Ahora todo lo que queda es plasmar ese odio selectivo en los textos legales, discursos de odio sí, pero sólo circulando en una dirección concreta. Se puede odiar, hacerlo en público y a través de todos los medios a mano, pero sólo si va adecuadamente dirigido hacia grupos determinados que previamente han sido clasificados como villanos, esto es: los países occidentales, los cristianos de cualquier denominación, los varones heterosexuales o los empresarios sin importar el tamaño de la empresa que posean. Este odio es aceptable y difundible porque sobre él se construirá un mundo nuevo y necesariamente mejor.
Se puede odiar públicamente, pero sólo a grupos determinados que previamente han sido clasificados como villanos
Con este odio administrado selectivamente creen que podrán eliminar a los malos. El problema es que quizá no termine de servir para lo que pretenden. Aunque parezca contraintuitivo, el discurso de odio no engendra odio. Este tipo de discurso, reprobable siempre, sólo convence a los ya convencidos y su efecto sobre la violencia se verifica sólo entre los que ya estaban dispuestos a emplearla contra el grupo objeto de las prédicas de odio.

(Tareas a realizar)
A. Pasa al inglés esta oración del texto sobre el discurso de odio: «Aunque parezca contraintuitivo, el discurso de odio no engendra odio».
B. Retoma el texto sobre el discurso de odio justo después de su última oración y sigue escribiéndolo.

(Contenido del conjunto)
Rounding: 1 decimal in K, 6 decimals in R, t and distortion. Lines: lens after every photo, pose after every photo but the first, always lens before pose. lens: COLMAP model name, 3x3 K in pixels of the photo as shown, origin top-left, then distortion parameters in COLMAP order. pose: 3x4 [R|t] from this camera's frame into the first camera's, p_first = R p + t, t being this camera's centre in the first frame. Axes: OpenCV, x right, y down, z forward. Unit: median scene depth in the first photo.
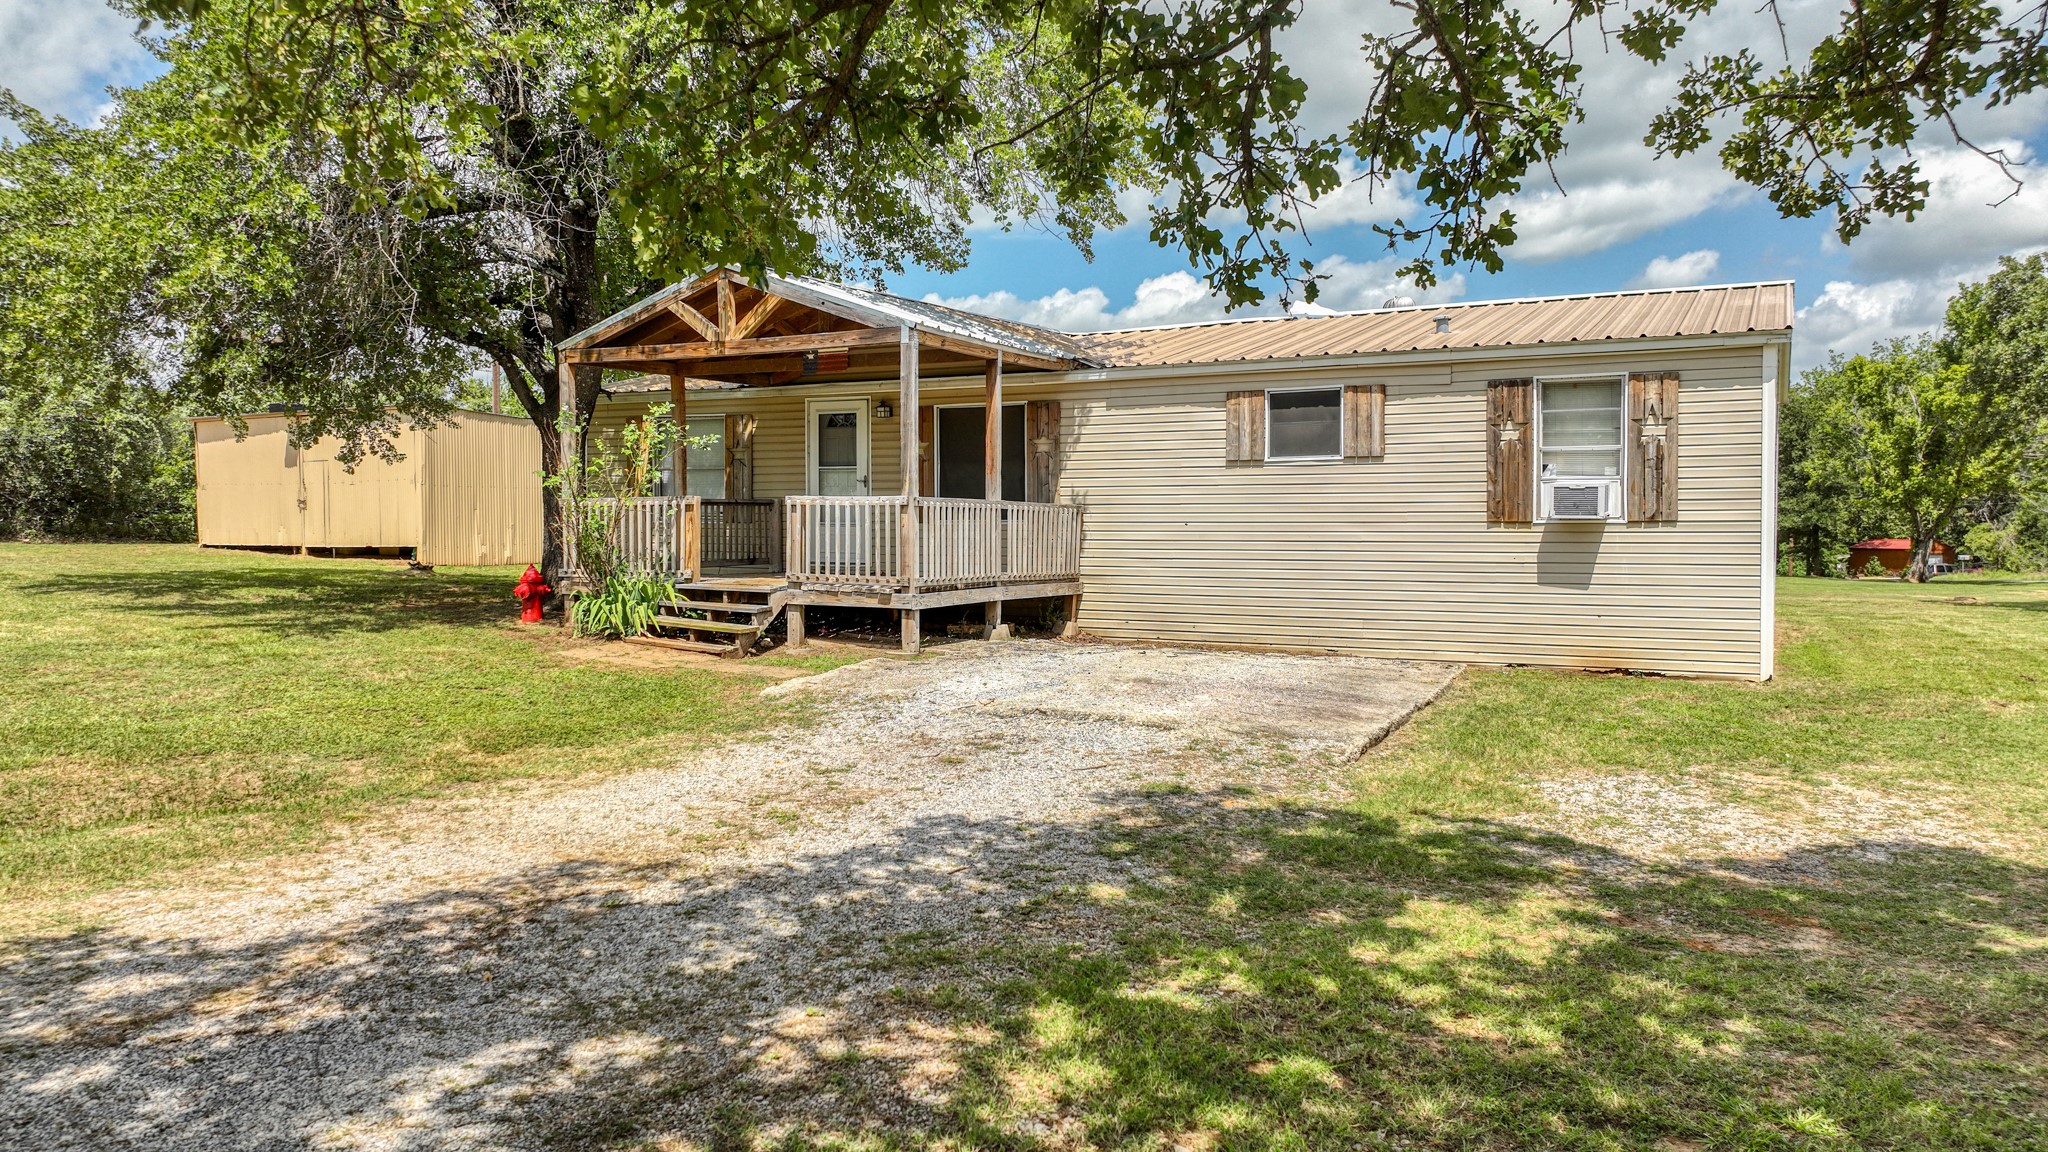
lens RADIAL K [[1427.2, 0, 1020.3], [0, 1427.2, 607.4], [0, 0, 1]] dist [0.004153, 0.003019]
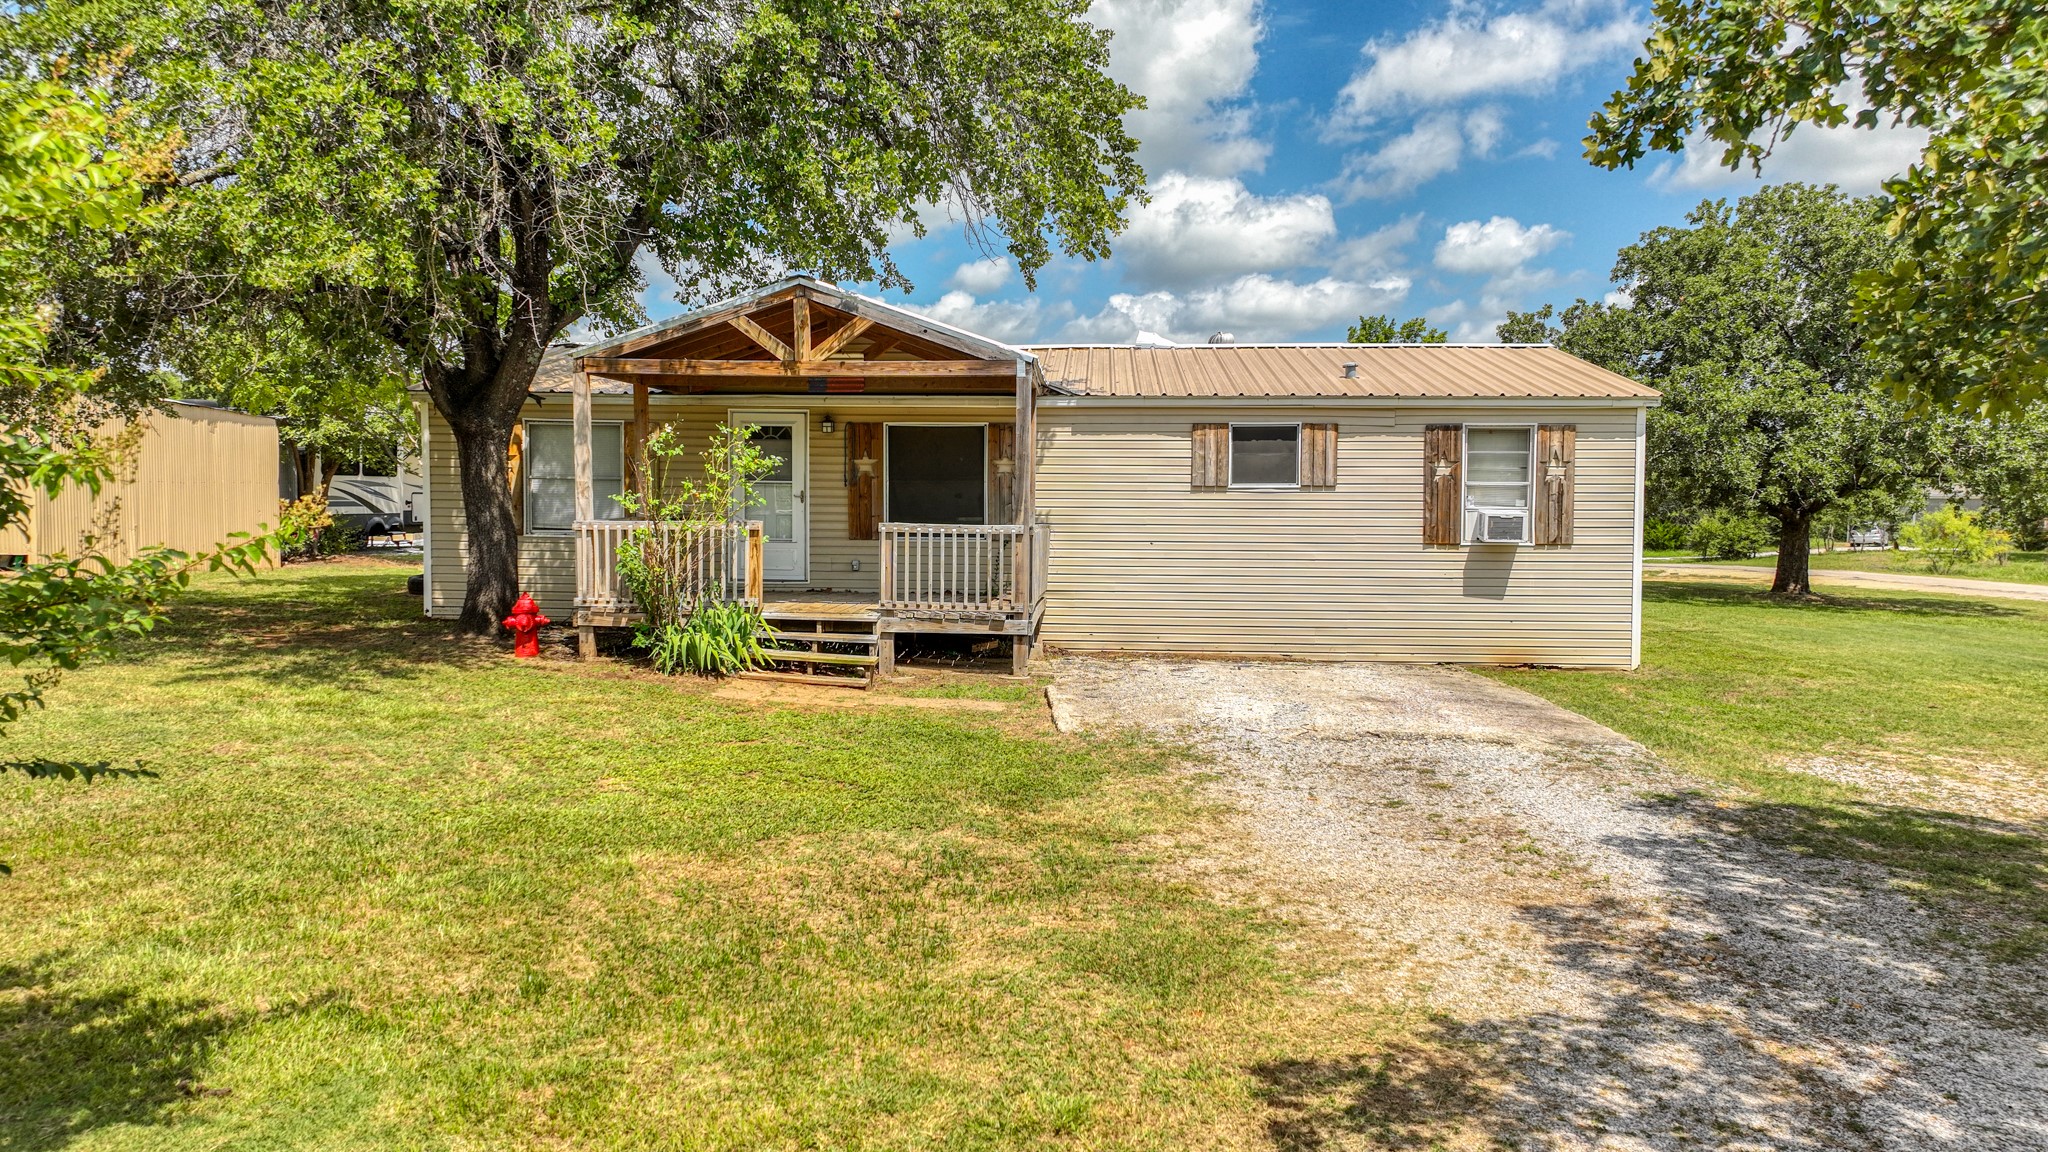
lens RADIAL K [[1427.2, 0, 1020.3], [0, 1427.2, 607.4], [0, 0, 1]] dist [0.004153, 0.003019]
pose [[0.911505, -0.023946, 0.410591, -0.476747], [0.017176, 0.999649, 0.020168, -0.037439], [-0.410930, -0.011331, 0.911596, 0.057399]]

(Resultados por tarea)
A. Counterintuitive as it may seem, hate speech does not breed hate.

B.
Vayamos de nuevo a los hechos. La radio de las mil colinas en la Ruanda de 1994 apelaba al odio de los hutus contra los tutsis, por lo que se responsabilizó a esta emisora del genocidio subsiguiente. Pero el odio ya estaba ahí. La idea comúnmente aceptada de que hutus y tutsis convivían en armonía hasta que irrumpió una cadena de radio es básicamente un mito. La radio de las mil colinas, cuyo discurso racista (sí, existe racismo entre los negros) era nauseabundo, distribuía por las ondas lo que los hutus radicalizados querían escuchar. Esos mismos hutus fueron los que perpetraron una matanza que se hubiese producido de cualquier manera porque quien realmente la provocó fueron los líderes hutus.
Las élites aprovechan los odios
A las élites no les hace falta crear odio, detectan el que ya existe y se valen de él. Lo más que pueden llegar a hacer es azuzarlo, pero el discurso en sí no es determinante. Los nazis no crearon el antisemitismo, ya estaba allí cuando ellos llegaron y se sirvieron de él para consumar sus fechorías.
Por ello, los esfuerzos por limpiar Internet de este tipo de prédicas, aunque sea con el debido sesgo del doble rasero, carecen de sentido. Podría conseguir, además, justo lo contrario de lo buscado ya que los extremistas pueden ver en estos intentos de silenciarlos la justificación perfecta para emplear la violencia.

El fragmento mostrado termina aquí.